Très beau texte sur un quartier de Paris (le 20e arrondissement entre Gambetta et Belleville) à travers les souvenirs de l'auteur qui, à l'occasion du décès de sa mère, revient dans le quartier de son enfance et se replonge dans ses souvenirs.
Ce court roman nous conte un Paris perdu, peut-être à jamais. Un Paris à la vie de quartier riche, où les gens vivaient ensembles pour le meilleur et le pire aussi. Aujourd'hui, il reste bien peu de cet esprit de quartier, de ces commerces de proximité qui servaient de lieu de socialisation entre voisins.
De son enfance dans les années 50 à sa vie de jeune branleur adulte, il nous retrace l'évolution de tout un quartier, mais également de tout un pan de la société qui a changé.
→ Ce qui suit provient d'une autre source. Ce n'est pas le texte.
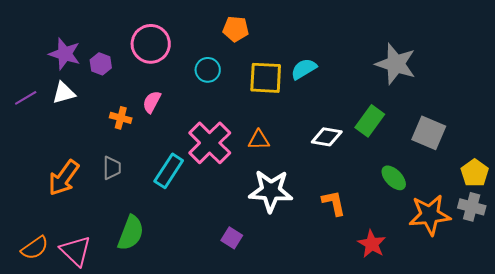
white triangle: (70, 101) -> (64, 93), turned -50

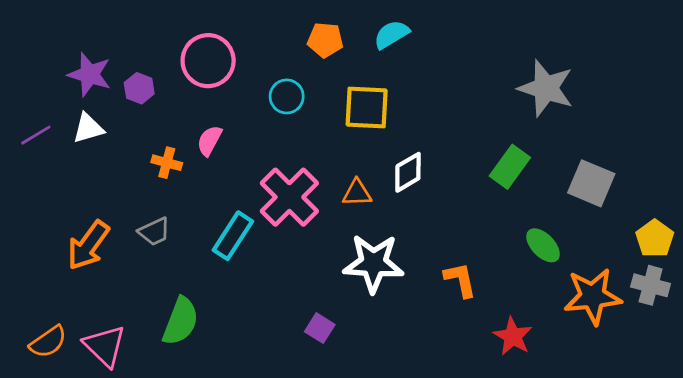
cyan semicircle: (304, 69) -> (391, 34), moved
white diamond: (327, 137) -> (408, 172), moved, turned -40
gray trapezoid: (112, 168) -> (154, 232), turned 65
De l'évocation des 35 cinémas qui s'étalaient de Gambetta à Belleville (en passant par Mesnilmontant), à celle des profs communistes et bouffeurs de curés, tout cela apparaît comme un monde à la fois proche et pourtant tellement lointain !
Le tout est servi par une plume touchante et drôle, et j'ai passé un très bon moment de lecture.
Bien sûr tout cela fleure bon la nostalgie, mais quand on voit ce que Paris est devenu depuis lors, et ce qu'il est en train de devenir maintenant, on ne peut que la comprendre, cette nostalgie, et même regretter d'être trop jeune pour ne pas la partager pleinement avec Gérard Mordillat...
Gérard Mordillat raconte son enfance et une partie de sa vie adulte. Il utilise un style court, plein de jeux de mots, le genre qui fait atterrir aux Papous dans la tête. :-) Lecture agréable.
Par bouts, j'ai bien aimé. Le style est bien, les histoires sont cocasses. Sauf que l'auteur ne fait que se remémorer des souvenirs sans liens, qui n'ont aucun rapport avec le premier chapitre. Aucune conclusion. On ne sait jamais vers où l'histoire se dirige, et après l'avoir lu au complet, je ne comprends toujours pas.